▶ _EXTRACTED TEXT_
- Opening Delimiter -
1941–1942: Abraham Rosen (pseudonym "Ben Adir"), in Yiddish: אַבֿרהם ראָזין (פּסעוודאָנים: בן־אַדיר)

1942–1956: Isaac Nachman Steinberg, in Yiddish: יצחק נחמן שטיינבערג

1957–1979: Dr. Mordkhe Schaechter, in Yiddish: מרדכי שעכטער, and Leybl Bayon, in Yiddish: לייבל באַיאָן

1979–2005: Dr. Mordkhe Schaechter, in Yiddish: מרדכי שעכטער

2005–2020: Dr. Sheva Zucker, in Yiddish: שבֿע צוקער

2020– : Dr. Miriam Trinh, in Yiddish: מרים טרין

- Comprehensive English-Yiddish Dictionary (Indiana University Press/League for Yiddish, 2016; second revised and expanded edition, 2021).
"The dictionary is the most comprehensive of its kind (English-Yiddish, Yiddish-English), and is co-edited by Gitl Schaechter-Viswanath and Dr. Paul (Hershl) Glasser, a Yiddish linguist and translator who also serves as the organization's linguistic advisor. The associate editor is Dr. Chava Lapin, a Yiddish scholar and educator. The dictionary is also available online by subscription.

- Motl Peyse the Cantor's Son (2017), an abridged and adapted edition of the children's stories of Sholem Aleichem.
- A variety of textbooks, graded readers, and Yiddish materials available through the League for Yiddish's website.

==Yiddish Resources==
- Video documentaries include "A velt mit veltelekh: Shmuesn mit yidishe shraybers" ("Worlds within a World: Conversations with Yiddish Writers").
- Closing Delimiter -
▶ _QUESTIONS_
1: Sum up the text about the League for Yiddish in two sentences.
2: Using the text about the League for Yiddish, say yes or no to each statement and quote the words that decide it. (a) The second edition of the dictionary came out in 2021. (b) Dr. Mordkhe Schaechter's listing ends in 1979. (c) The dictionary can be used online for free.
3: Pick up the text about the League for Yiddish right after its last sentence and keep writing.
The lines that come next have nothing to do with the text about the League for Yiddish.

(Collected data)
- Opening Delimiter -
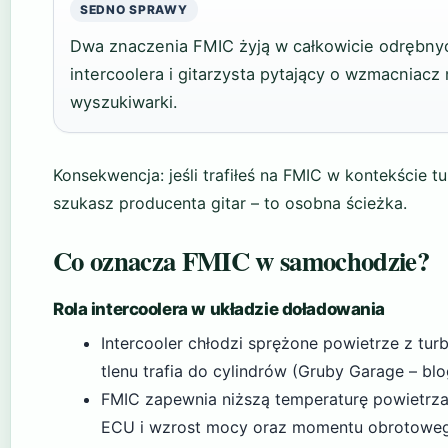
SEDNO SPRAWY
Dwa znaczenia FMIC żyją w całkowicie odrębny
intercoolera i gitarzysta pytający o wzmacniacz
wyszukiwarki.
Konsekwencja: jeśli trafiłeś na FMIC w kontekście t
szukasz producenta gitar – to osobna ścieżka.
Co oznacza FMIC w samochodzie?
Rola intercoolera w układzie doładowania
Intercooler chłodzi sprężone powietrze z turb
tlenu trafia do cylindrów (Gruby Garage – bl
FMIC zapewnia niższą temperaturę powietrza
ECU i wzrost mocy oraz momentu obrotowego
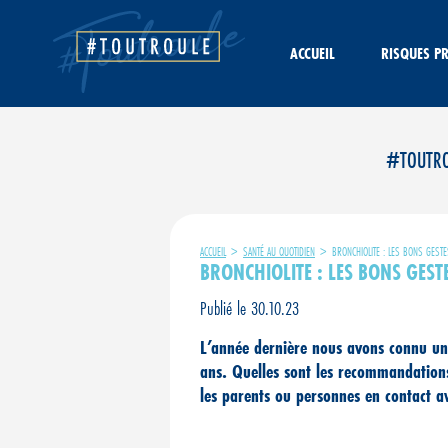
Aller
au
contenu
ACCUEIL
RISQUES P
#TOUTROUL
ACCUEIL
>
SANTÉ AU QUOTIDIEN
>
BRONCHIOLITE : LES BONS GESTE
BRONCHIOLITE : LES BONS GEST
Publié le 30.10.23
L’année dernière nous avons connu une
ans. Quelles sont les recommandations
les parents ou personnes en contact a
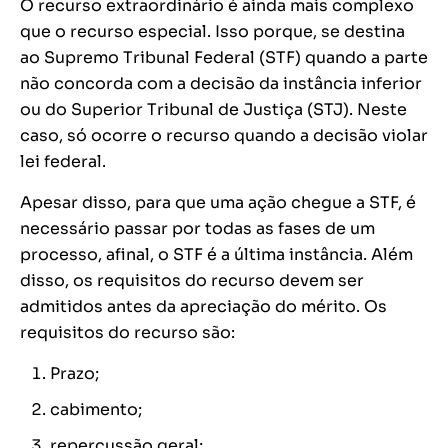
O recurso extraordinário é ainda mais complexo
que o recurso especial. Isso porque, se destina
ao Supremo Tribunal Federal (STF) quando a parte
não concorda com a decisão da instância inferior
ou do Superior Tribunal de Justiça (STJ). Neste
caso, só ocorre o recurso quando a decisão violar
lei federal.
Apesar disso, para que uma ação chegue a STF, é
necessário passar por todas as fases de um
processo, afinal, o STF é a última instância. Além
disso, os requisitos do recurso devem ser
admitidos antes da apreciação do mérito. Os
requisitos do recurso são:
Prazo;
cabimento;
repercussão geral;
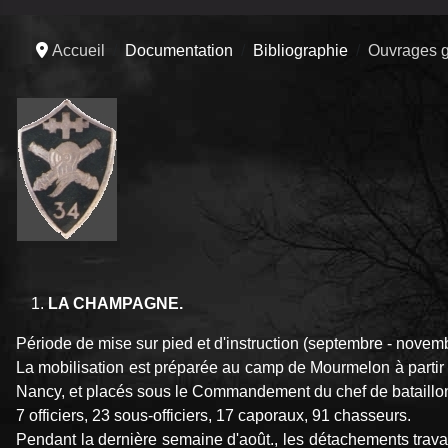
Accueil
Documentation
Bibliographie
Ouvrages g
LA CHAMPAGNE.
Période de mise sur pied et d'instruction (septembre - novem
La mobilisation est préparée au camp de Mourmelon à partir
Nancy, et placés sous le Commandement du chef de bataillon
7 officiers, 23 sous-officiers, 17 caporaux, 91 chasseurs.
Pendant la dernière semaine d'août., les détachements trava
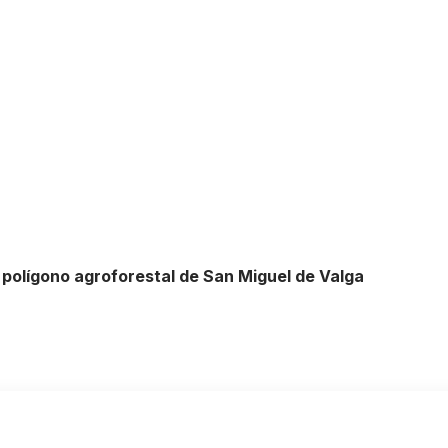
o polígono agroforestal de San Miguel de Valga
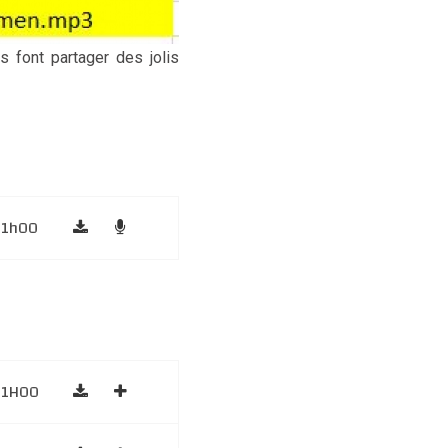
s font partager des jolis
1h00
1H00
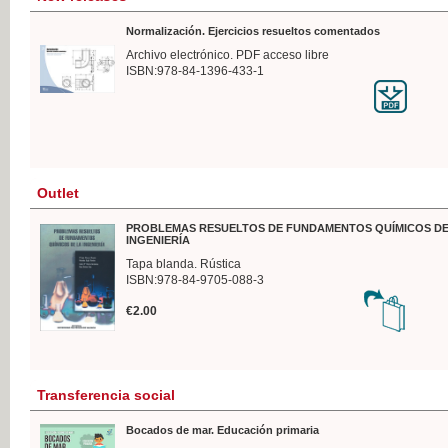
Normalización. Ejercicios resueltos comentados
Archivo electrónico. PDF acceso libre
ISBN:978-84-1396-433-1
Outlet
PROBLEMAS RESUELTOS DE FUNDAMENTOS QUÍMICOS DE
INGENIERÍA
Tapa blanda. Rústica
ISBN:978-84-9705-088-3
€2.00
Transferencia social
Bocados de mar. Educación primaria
- Closing Delimiter -
▶ _ANSWERS FOR THIS EXERCISE_
1: The text about the League for Yiddish lists names with year ranges from 1941 onward, from Abraham Rosen ("Ben Adir") to Dr. Miriam Trinh, who has been listed since 2020. It then names the Comprehensive English-Yiddish Dictionary, co-edited by Gitl Schaechter-Viswanath and Dr. Paul (Hershl) Glasser and also sold online by subscription, along with an adapted edition of Sholem Aleichem's children's stories, textbooks and graded readers, and a video documentary about Yiddish writers.

2:
(a) Yes: "second revised and expanded edition, 2021"
(b) No: "1979–2005: Dr. Mordkhe Schaechter"
(c) No: "The dictionary is also available online by subscription."

3:
- "Words of the Week" (in Yiddish: "ווערטער פֿון דער וואָך"), a series of terminological word lists in Yiddish, is posted weekly on Facebook, Twitter, Instagram, and the organization's website, and emailed to member donors.
- Seminars, lectures, and live and/or online cultural events are featured on the League for Yiddish's YouTube channel. Regular uploads showcase original Yiddish content, including interviews with young Yiddish writers and other personalities in the Yiddish sphere, readings of literature, as well as Facebook, Twitter, and Instagram accounts.

== Organizational leadership ==

Gitl Schaechter-Viswanath, the current chair of the League for Yiddish board of directors, is the daughter of League for Yiddish founder Dr. Mordkhe Schaechter and collaborated with him in producing many of his publications on Yiddish language and terminology. The League for Yiddishboard of directors includes scholars of Yiddish and Jewish history, Yiddish writers and artists, and professionals in the fields of law, technology, business and human services.